My mom gave me my first diary when I was nine years old, a birthday present that promised immortality for my brilliant observations of the world. It had a bubble gum pink vinyl cover with a picture of a teenager sitting on the floor, her body folded into a V, legs scissoring in the air, toes pointed like a ballerina’s. She held a black telephone handset in one hand (yes, we’re talking very old school here) and wrapped the serpentine cord around the other. Her pony tail flipped out in a curl. I could never figure out who she was talking to, but it was certainly someone more popular than I.
There I was, an awkward little kid with widely spaced teeth too big for my face, ears jutting like trowels from my head, jealous of a cartoon character of a girl as realistically drawn as Wonder Woman. Besides the beauty queen on the cover of my diary, one of the other things I loved was the silver lock at the edge of the pages and the two keys that would keep my words private, my inner world a secret from my prying public. As if.
The problem I had with my new diary was the same problem that faced the whole class. I had a dearth of words to write, an anemic bunch of experiences to record. My first entry reflected my life. I got up, got dressed, walked to school, sat in class and studied, stopped off at Perry’s store where my dime bought a package of chocolate Tastykakes, walked home, and went to bed after dinner and some TV time. At nine, my middle class life was predictably boring. The most interesting parts were also those I could not record because no lock would keep mom’s nosy eyes out of the pages of my diary, and no teenage cartoon coquette could heft a shield strong enough to protect my thoughts. My intuition kept me silent.
I suspect many little girls would have sensed our deepest thoughts should be kept to ourselves and never written, even in a lockable diary. The conflicts we had with our families and the worries we had about ourselves were not for public sharing. Mom might have given me a diary but she didn’t really want me to write what I thought about my world. Eventually the boring sameness that I could safely record each day even bored me. It wasn’t interesting to write or read, so I quit.
Decades later I wish I had that pink diary. I’m certain there were a few descriptions I’d love to have at hand, maybe the way the wax paper wrapper had to be gently pried from my Tastykakes to preserve the frosting, or the sound of cracking ice as I stepped onto a frozen puddle and skidded a few inches. Perhaps I recorded the yellow sky that arched over our house because wherever I looked, the blue of artists’ paintings never showed up over Trenton. Maybe I wrote about the parades that marched down Parkway Avenue, passing our corner on their way to glory. The itch of my wool skirts, the way my baby sister cooed at me, that my little brother learned jujitsu moves. I don’t know. All I do know is that I gave up trying to write in my diary. Someplace between my surrendered pencil and our family’s move first to Hawaii and then to California, the pink diary didn’t make it.
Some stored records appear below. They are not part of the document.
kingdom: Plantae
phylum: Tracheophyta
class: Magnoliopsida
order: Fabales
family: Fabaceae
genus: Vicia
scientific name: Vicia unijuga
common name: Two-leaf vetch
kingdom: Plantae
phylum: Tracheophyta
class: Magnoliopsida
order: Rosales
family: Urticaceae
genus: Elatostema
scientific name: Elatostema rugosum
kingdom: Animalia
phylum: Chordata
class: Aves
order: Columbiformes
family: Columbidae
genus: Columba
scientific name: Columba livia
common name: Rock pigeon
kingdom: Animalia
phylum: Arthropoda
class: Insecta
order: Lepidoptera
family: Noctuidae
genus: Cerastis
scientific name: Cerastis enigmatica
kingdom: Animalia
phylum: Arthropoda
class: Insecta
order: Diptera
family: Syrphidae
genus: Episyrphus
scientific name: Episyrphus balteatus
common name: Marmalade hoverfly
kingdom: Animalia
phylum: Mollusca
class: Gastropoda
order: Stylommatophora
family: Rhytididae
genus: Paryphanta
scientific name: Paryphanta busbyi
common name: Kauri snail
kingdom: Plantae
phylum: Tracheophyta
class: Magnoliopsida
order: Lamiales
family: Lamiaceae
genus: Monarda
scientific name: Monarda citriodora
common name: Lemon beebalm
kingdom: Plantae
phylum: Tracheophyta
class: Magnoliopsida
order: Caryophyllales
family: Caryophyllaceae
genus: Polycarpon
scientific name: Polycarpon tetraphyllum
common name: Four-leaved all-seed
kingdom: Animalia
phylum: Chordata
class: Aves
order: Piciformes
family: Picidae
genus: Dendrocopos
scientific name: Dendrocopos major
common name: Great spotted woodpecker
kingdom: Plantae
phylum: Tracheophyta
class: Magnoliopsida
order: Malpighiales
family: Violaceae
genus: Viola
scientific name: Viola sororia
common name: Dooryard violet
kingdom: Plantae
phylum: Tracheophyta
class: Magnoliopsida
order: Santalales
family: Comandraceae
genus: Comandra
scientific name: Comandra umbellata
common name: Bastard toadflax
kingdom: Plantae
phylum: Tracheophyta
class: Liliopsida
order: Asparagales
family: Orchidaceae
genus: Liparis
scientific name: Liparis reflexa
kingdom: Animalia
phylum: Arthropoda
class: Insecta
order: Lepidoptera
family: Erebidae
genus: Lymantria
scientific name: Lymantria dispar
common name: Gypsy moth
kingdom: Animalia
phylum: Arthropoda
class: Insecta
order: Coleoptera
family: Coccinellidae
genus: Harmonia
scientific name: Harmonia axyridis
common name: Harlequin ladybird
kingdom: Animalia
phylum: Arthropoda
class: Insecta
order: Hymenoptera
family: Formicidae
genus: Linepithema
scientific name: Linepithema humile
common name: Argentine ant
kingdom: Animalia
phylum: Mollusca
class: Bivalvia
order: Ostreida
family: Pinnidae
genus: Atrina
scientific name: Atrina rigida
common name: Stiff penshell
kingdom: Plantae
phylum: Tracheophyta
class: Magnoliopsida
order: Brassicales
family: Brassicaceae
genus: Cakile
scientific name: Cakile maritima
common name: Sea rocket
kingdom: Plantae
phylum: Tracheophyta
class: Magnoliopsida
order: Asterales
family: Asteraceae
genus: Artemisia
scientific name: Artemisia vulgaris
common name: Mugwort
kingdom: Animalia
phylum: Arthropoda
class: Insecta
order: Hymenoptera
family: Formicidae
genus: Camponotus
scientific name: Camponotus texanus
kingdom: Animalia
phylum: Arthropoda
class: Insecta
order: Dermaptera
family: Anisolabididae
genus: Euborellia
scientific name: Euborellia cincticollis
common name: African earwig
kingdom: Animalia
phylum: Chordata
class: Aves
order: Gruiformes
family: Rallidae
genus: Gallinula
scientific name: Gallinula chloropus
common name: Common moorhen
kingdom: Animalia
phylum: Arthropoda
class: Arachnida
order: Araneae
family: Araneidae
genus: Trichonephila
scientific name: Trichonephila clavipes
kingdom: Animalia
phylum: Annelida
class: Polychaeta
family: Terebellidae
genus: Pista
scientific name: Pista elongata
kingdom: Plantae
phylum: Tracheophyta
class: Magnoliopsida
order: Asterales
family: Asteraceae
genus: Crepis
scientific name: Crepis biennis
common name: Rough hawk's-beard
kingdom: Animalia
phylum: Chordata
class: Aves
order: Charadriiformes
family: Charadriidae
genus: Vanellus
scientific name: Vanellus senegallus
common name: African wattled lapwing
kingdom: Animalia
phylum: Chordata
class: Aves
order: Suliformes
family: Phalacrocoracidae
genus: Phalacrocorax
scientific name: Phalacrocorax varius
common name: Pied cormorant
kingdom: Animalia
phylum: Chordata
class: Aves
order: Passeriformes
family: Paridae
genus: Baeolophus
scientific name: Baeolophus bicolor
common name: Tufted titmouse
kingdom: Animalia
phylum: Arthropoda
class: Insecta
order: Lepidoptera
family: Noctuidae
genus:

Probably got tossed in a bin, another worthless token too expensive to cart from place to place.
My current journal is likely similar to one you might keep. I write on my computer, the pages protected by a password locked in a virtual file marked “Journal.” Not an original undertaking but an easy one for me to access. I can keyboard write even when the aches in my hands won’t put up with marking an inky scrawl. A close friend writes in leather bound journals using a code she created years ago. She’s diligent in recording her thoughts and vigilant in maintaining her privacy. Another friend writes in well crafted Moleskin books that will keep for decades, filling a dozen or so every year.
As a writer, the value of keeping a diary or journal is the rich description of experiences I might be wise enough to record. Journaling can be a window into authentic details I might otherwise have forgotten but can now include in my current story. The black landline telephone drawn on the cover of my pink diary is no longer a common device. Readers might have no idea what I’m writing about from personal encounter in the 1950s, but hopefully my words, culled from remembering the cover of a diary long gone, convey an image they can envision. Journals can provide detailed passages about the incidents and items that make stories ring true. They are sometimes an incentive to write. If I have trouble kick starting my writing muse, I can look to my journal as an opportunity to write every day. I get to write about anything that inspires or incites me, and about every common thing I want to record.
I might call it a diary; you might prefer the word journal. It’s writing it that’s most important. It may prove to be the source of an authentic voice, a description of an article that makes my story ring true. Readers will crow about how I, brilliant writer, drop them into the middle of my story and keep them in suspense as they read the genuine details that assure them I really know what I’m talking about. And that’s just where I want them to be, no locks or keys keeping them at bay. Just a reader and my book, tight as a teenage girl and her phone.